Realistically that wouldn't work with more resource constrained armies, and there is a reasonable argument that the real world appetite is unlikely to be there for this kind of approach, not least the carriage of many weapon systems and associated munitions that may or may not be needed or used.
More compelling to me is the far more real application for very easy 'plug and play' upgrades and the implications thereof. Just like my arguments for whole vehicle modularity on Boxer, RIwP would allow a force to procure the basic configuration they need cheaply and rapidly to start, and then very cheaply spiral in new and more specialist capabilities over time. If a force decides it needs an anti-air capability it will often procure all new platforms in most cases (ideally of the same base platform as something else they have, but UK and others are a prime example of tending to buy myriad bespoke fleets for each requirement).
With something like the RIwP approach, you instead buy a new weapon system that conforms to the RIwP requirements for electronic architecture and interfaces (which are GVA based) and has the straightforward RIwP mounting element on the side and then its available as an option to be fitted to any of the turrets you already have, you don't even need any new vehicles necessarily, or if you do its more of the same, not something new. As with the Boxer discussion, it opens you as a user to a lot more innovation from industry, and gives you a lot more agility and vastly lower risk and resource cost to obtain capabilities.
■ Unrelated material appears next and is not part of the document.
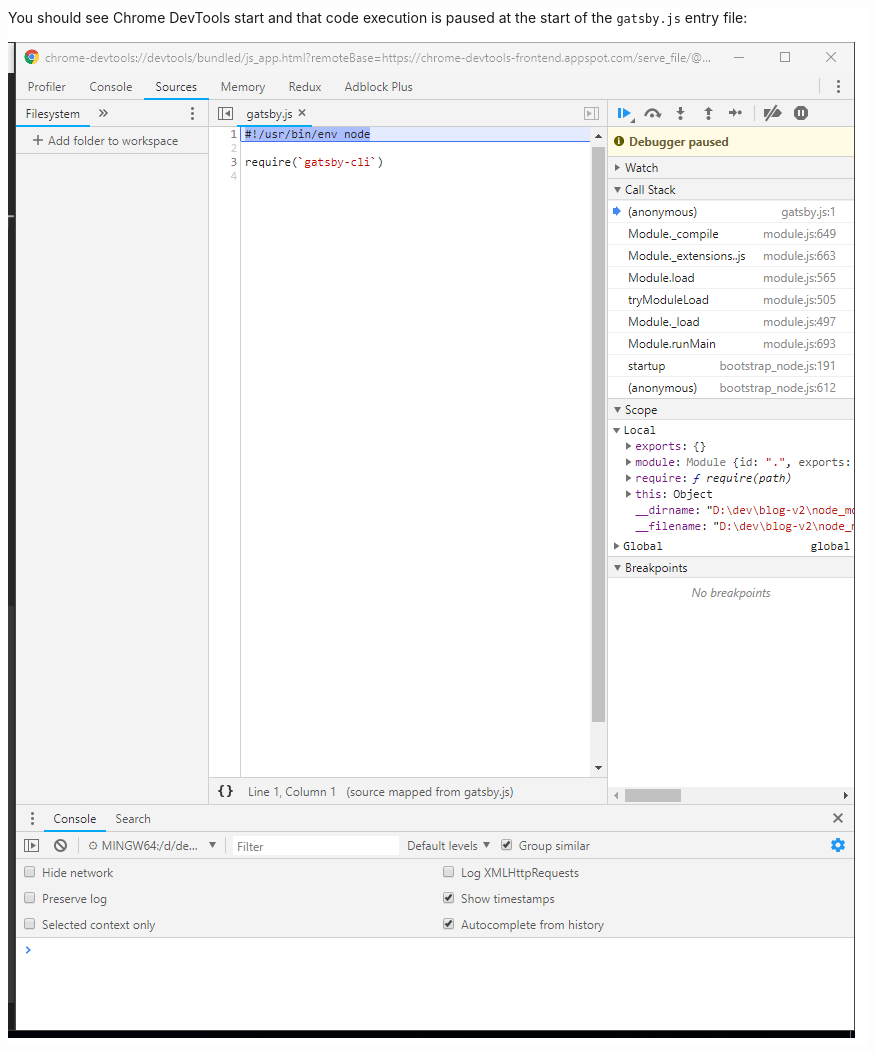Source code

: You should see Chrome DevTools start and that code execution is paused at the start of the `gatsby.js` entry file:

![Paused Chrome DevTools](./images/chrome-devtools-init.png)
An interesting capability in all that espouses that same modular approach as Boxer does on a whole vehicle level, giving quite a lot of potential flexibility at an operational level (which like Boxer would probably not be realistically used much) but also opens a door to fast and cheap capability development and acquisition (which like Boxer would be hugely valuable and absolutely is a big benefit over other approaches).